SCE has nuclear decommissioning trust funds for San Onofre Units 2 and 3 of $3.36 billion as of September 30, 2014, which is comprised of annual contributions made through rates and earnings on the trust funds' balances. If the decommissioning cost estimate and assumptions regarding trust performance do not change, SCE believes that future contributions to the trust funds will not be necessary. Other than the use of funds for the planning of radiological decommissioning (up to a maximum of 3% of a generic formula amount under NRC regulations, or $31 million), the CPUC must issue an order granting prior approval for withdrawal of decommissioning trust funds to be used for radiological decommissioning, non-radiological

46



decommissioning and spent fuel management. The CPUC's authority to authorize the use of trust funds for decommissioning activities is provided by the Nuclear Facility Decommissioning Act of 1985. SCE has filed a request with the CPUC to authorize early release of trust funds for costs up to a specified cost cap of $214 million to cover SCE's share of 2013 decommissioning costs. The request also seeks CPUC approval for a process by which SCE will be able to seek the release of trust funds to cover decommissioning costs incurred in 2014 and future periods until the CPUC approves a permanent San Onofre decommissioning plan and cost recovery mechanism.
ERRA Balancing Account
Rates related to fuel and purchased power are set annually based on a forecast of the costs SCE expects to incur in the following year. Actual fuel and power costs that are either greater or less than the forecast are tracked in the ERRA balancing account and collected from or refunded to customers in subsequent periods depending upon whether the balancing account is under collected or over collected. Until November 2013, SCE continued to recover in rates amounts that had been authorized in the 2012 ERRA proceeding and which were significantly below the costs actually incurred, resulting in a significant undercollection in the balancing account. In October 2013, the CPUC issued a decision on SCE's 2013 ERRA forecast that approved a portion of SCE's 2013 ERRA forecast and allowed SCE to increase rates by approximately $160 million. Under this decision, SCE was required to defer collection of its San Onofre-related replacement power costs that exceeded those estimated in the 2013 ERRA forecast filing pending the review of such costs in the San Onofre OII proceeding.

#### What you will do:
1. In the San Onofre passage, reproduce word for word everything from "decommissioning and spent" down to "cost recovery mechanism.".
2. In the San Onofre passage, what cost cap did SCE's request to the CPUC set for the early release of trust funds?
The items after this come from a separate source.

#### Extracted information:
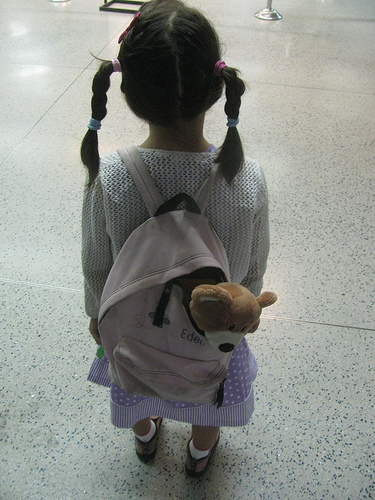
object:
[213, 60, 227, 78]
hair tie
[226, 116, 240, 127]
hair tie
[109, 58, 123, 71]
hair tie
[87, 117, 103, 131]
hair tie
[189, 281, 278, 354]
doll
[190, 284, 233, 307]
ear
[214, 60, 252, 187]
pig tails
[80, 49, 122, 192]
pig tails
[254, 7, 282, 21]
base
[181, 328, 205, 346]
name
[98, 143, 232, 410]
backpack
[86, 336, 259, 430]
cloth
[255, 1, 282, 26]
stand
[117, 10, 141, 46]
clip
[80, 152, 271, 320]
sweater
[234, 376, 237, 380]
dot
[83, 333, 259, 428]
skirt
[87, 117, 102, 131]
band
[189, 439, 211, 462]
sock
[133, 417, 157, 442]
sock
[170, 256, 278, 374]
open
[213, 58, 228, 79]
hair band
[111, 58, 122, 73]
hair band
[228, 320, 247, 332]
eyes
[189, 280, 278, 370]
bear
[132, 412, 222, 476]
feet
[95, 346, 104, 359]
green object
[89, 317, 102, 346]
hand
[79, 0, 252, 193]
hair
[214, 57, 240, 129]
bands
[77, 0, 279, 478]
girl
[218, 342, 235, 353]
black nose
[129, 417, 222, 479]
shoes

#### Answers given:
1.
decommissioning and spent fuel management. The CPUC's authority to authorize the use of trust funds for decommissioning activities is provided by the Nuclear Facility Decommissioning Act of 1985. SCE has filed a request with the CPUC to authorize early release of trust funds for costs up to a specified cost cap of $214 million to cover SCE's share of 2013 decommissioning costs. The request also seeks CPUC approval for a process by which SCE will be able to seek the release of trust funds to cover decommissioning costs incurred in 2014 and future periods until the CPUC approves a permanent San Onofre decommissioning plan and cost recovery mechanism.

2. $214 million